Travail demandé —
(A) Quels objectifs l'exposé des motifs de la proposition de loi sur la transparence de la vie publique présente-t-il comme demeurant « à réaliser » ? Énumérez-les tous.
(B) D'après la proposition de loi sur la transparence de la vie publique, à quelle date a-t-elle été enregistrée à la Présidence de l'Assemblée nationale ?

---------- Extrait du texte

CONSTITUTION DU 4 OCTOBRE 1958

QUATORZIÈME LÉGISLATURE

Enregistré à la Présidence de l’Assemblée nationale le 10 avril 2013.

PROPOSITION DE LOI ORGANIQUE

relative à la transparence de la vie publique
et à la prévention des conflits d’intérêts,

(Renvoyée à la commission des lois constitutionnelles, de la législation et de l’administration générale
de la République, à défaut de constitution d’une commission spéciale
dans les délais prévus par les articles 30 et 31 du Règlement.)

présentée par Mesdames et Messieurs

François de RUGY, Barbara POMPILI, Laurence ABEILLE, Éric ALAUZET, Brigitte ALLAIN, Isabelle ATTARD, Danielle AUROI, Denis BAUPIN, Christophe CAVARD, Sergio CORONADO, François-Michel LAMBERT, Noël MAMÈRE, Véronique MASSONNEAU, Paul MOLAC, Jean-Louis ROUMEGAS et Eva SAS,

député-e-s.

EXPOSÉ DES MOTIFS

Mesdames, Messieurs,

La présente proposition de loi ne vient pas de nulle part, et n’a rien d’une démarche opportuniste. Certains de ses auteurs avaient, il y a deux ans à peine, proposé à l’Assemblée nationale d’adopter une grande partie des mesures ici proposées. Malgré un débat de qualité, la majorité d’alors avait rejeté les propositions formulées.

Qui ne voit aujourd’hui que, les mêmes causes produisant les mêmes effets, la transparence financière de la vie politique, la lutte contre les conflits d’intérêts et le rétablissement de la confiance entre élus et citoyens demeurent à réaliser ?

Le rétablissement, aux yeux de l’opinion, de la légitimité morale des responsables politiques à agir doit être vu comme un impératif absolu, car il est la condition première du retour à la crédibilité de l’action publique et, au final, à son efficacité.

--------------------
---------- Données répertoriées

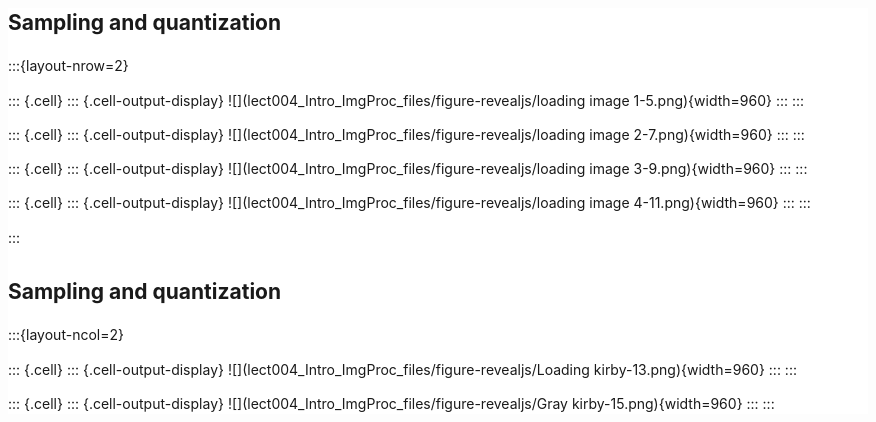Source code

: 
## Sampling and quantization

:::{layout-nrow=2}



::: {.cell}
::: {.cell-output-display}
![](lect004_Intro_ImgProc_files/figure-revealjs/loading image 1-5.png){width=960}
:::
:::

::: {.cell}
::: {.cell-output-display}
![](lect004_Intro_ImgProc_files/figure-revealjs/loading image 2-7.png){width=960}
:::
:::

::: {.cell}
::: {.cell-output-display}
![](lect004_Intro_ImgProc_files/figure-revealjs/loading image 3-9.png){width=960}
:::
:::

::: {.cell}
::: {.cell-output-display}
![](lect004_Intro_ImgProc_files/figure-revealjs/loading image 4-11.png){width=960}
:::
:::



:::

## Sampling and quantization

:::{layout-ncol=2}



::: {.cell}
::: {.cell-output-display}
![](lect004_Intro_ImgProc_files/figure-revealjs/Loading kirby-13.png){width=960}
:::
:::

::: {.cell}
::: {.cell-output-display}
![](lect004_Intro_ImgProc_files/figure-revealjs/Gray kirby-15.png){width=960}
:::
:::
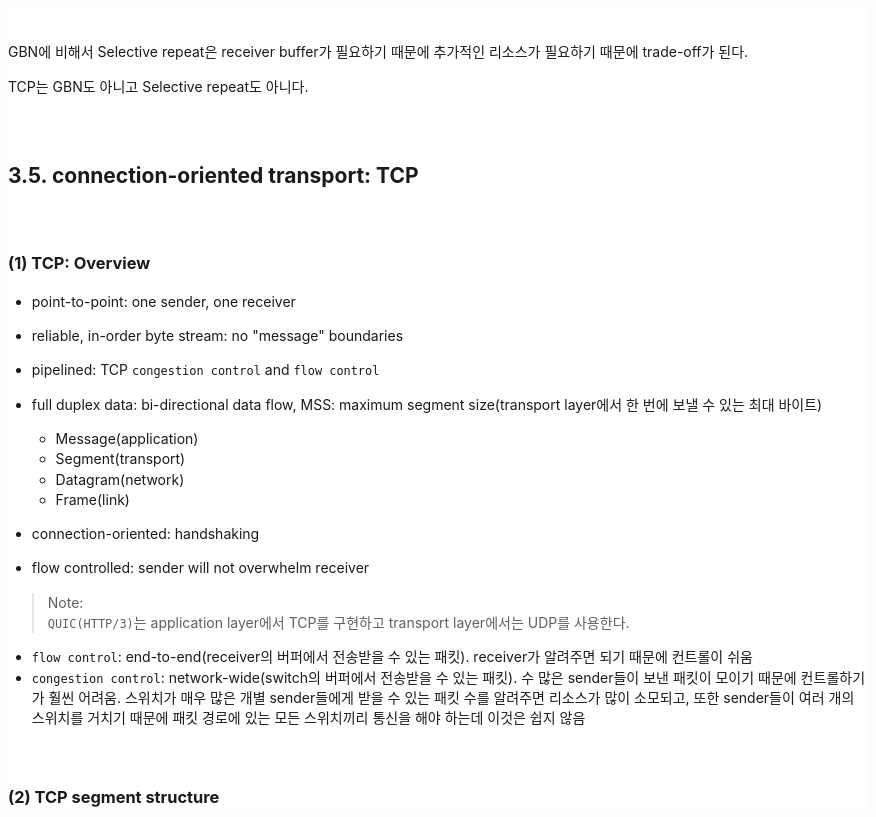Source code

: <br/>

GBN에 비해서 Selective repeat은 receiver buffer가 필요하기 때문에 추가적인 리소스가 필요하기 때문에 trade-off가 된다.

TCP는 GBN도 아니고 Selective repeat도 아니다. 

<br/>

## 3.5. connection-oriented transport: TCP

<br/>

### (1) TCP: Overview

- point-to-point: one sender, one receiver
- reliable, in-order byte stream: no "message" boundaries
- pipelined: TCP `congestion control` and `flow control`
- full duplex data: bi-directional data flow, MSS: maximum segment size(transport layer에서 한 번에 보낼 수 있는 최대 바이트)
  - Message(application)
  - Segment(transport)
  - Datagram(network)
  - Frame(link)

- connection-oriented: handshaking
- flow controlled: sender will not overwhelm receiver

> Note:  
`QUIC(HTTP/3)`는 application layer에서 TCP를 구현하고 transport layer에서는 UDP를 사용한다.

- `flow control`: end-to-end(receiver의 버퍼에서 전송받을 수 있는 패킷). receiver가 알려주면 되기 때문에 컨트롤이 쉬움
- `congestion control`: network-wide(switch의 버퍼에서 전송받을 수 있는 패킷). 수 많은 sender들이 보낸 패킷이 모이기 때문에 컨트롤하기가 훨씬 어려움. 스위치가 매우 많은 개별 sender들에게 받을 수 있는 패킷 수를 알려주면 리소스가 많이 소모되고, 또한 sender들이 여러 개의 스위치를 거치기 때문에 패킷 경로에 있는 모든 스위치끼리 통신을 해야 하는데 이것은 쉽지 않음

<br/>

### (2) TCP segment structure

--------------------

Réponses rédigées —
(A)
- la transparence financière de la vie politique
- la lutte contre les conflits d'intérêts
- le rétablissement de la confiance entre élus et citoyens

(B) Le 10 avril 2013.